== Reading passage ==
=== Section Start ===

The value of net metering
Imagine it’s a sunny afternoon and your solar panels are producing more energy than your home needs. The extra energy flows into the grid where it can be used by your neighbors. In return, your utility rewards you with credit on your electric bill that is equal to the current electricity market rate.
That’s net metering, a policy that rewards solar owners for sharing excess energy production with their neighbors.
The current net metering policy provides a path to financial freedom amidst utility rate hikes and ongoing inflation. It helps solar owners maintain consistent bills throughout the year. Net metering savings also help more people access solar because it’s easier to make up the initial investment.
But net metering doesn’t just benefit solar owners. More solar energy flowing to the grid reduces energy costs for everyone. It reduces the need for utilities to build out expensive energy infrastructure, like peaker plants, gas pipelines, or transmission lines.
Dominion Energy’s failed proposal
Dominion wanted to significantly reduce fair crediting to solar. Here’s what they tried, and failed, to get approved:
- Cut solar credits by 32%. Dominion wants to reduce the net metering credit from $0.14/kWh to $0.095/kW, undervaluing solar and making it harder for solar owners to recoup their investment.
- Shorten the crediting period from 12 months to just 30 minutes. This change doesn’t give customers adequate time to get credit for producing more energy than they consume.

=== Section End ===

== Task ==
Carry on the net metering article from its final sentence.

== Source data ==
=== Section Start ===

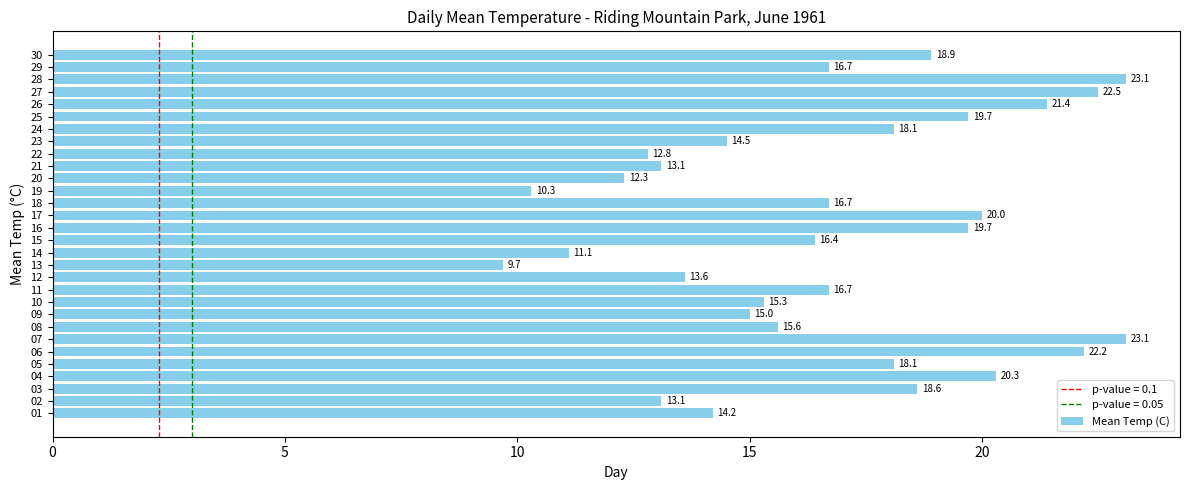

Which has a higher value, 12 or 18?

18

=== Section End ===

== Exercise result ==
Brandon Praileau, Virginia Program Director at Solar United Neighbors, shares that this proposal, if passed, “would rob future solar owners of an opportunity to save on their energy cost,” as well as rob all Virginians of a way to hedge against rising energy costs.
Massive public support for net metering in Virginia
Solar supporters fought hard this winter to convince the SCC to protect net metering, often using our talking points to highlight the value of net metering to the grid and Commonwealth as a whole. On January 20 and 21, the SCC held an evidentiary hearing where they read public comments, heard in-person testimony from solar advocates, and heard expert witness testimony from intervenors, like SUN, and Dominion.
Supporters submitted 1,300 written public comments in the docket, a record amount, and over 50 people signed up for in-person or telephonic testimony. Our phone banking volunteers helped make over 100 calls to spread the word and drive this historic surge in public engagement.